If at all possible, we strive to address contamination at a site prior to proceeding through the standard MCP-phased approach. For example, many contaminated sites can be easily addressed with proactive responses. Should an immediate and permanent remedy for a site involve soil excavation and management, we can implement a Limited Response Action (LRA) to keep the site out of the MCP altogether. Through the proper understanding and use of LRAs, we have avoided significant expenditures on MCP paperwork, studies, and further cleanup. This strategy is particularly important when dealing with smaller releases that can be quickly addressed.
However, when it is inevitable that a site will become a MCP site, CJW has been able to use various other "front end" vehicles within the MCP, prior to Tier Classification, to achieve closure before proceeding through the phased MCP process. We achieve closure on a great majority of the sites through the use of Immediate Response Actions (IRAs) or Release Abatement Measures (RAMs). At numerous sites, we have begun small removal actions as LRAs and converted them to RAMs only when the quantities or nature of contamination finally dictated this regulatory requirement. We fully understand the limitations and opportunities afforded by RAMs to bring a site to closure and often use them as true "risk reduction measures" (i.e., to reduce the amount of contamination at the site to the point necessary to realistically, quantitatively assess risks and achieve closure).
As necessary and for more complex sites, highly focused Phase I and II investigations supported by site specific Risk Characterizations have assisted in the timely close-out of sites. We have implemented response actions for releases ranging from minor soil staining (where the release had already been reported) to major remediation projects. We have also executed complex response actions that included tasks such as emergency implementation of free product/groundwater recovery and treatment systems and design of multi-approach final remediation systems (bioremediation with groundwater/product recovery).

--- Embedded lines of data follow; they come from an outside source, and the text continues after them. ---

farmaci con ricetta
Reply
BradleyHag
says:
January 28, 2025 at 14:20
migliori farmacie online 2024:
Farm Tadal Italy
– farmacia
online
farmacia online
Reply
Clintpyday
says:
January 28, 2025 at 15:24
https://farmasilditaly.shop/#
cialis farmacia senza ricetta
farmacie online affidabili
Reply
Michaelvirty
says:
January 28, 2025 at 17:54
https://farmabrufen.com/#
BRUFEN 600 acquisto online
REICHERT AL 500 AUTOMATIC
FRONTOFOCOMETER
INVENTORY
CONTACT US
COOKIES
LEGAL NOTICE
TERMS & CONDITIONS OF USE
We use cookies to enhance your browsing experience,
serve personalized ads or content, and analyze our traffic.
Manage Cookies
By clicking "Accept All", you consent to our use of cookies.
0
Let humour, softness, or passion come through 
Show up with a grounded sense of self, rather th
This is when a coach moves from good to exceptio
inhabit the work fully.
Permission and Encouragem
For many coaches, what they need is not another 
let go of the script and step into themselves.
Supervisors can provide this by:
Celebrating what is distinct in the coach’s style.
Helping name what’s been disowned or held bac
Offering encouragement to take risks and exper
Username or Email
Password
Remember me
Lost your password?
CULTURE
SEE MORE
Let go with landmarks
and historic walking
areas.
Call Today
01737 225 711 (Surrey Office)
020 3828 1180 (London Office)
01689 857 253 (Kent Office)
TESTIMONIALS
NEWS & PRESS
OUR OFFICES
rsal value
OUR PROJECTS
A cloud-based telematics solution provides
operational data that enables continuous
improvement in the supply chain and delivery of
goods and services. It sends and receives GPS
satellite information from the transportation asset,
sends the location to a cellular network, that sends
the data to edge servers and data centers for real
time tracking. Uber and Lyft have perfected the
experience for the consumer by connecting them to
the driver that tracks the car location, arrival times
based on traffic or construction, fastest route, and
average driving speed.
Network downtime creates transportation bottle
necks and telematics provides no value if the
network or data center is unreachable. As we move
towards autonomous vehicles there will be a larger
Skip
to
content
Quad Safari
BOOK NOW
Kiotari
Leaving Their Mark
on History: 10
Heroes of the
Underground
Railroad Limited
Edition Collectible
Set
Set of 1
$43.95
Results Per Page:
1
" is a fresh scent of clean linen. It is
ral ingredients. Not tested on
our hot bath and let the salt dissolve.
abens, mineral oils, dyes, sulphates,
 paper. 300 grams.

A final critical tool used by CJW is the coupling of risk assessments with the implementation of Activity and Use Limitations (AULs). Coupled with the characterization of risk to human health and the environment, AULs are one of the strongest MCP tools for properly limiting cleanup expenditures. CJW has prepared and filed AULs that carefully limit site prohibitions to only those truly dictated by the residual contamination, thus allowing for appropriate and economically viable site use. Again, most of these closures with AULs have been achieved without resorting to comprehensive MCP investigations, while fulfilling the critical technical requirements to support closure.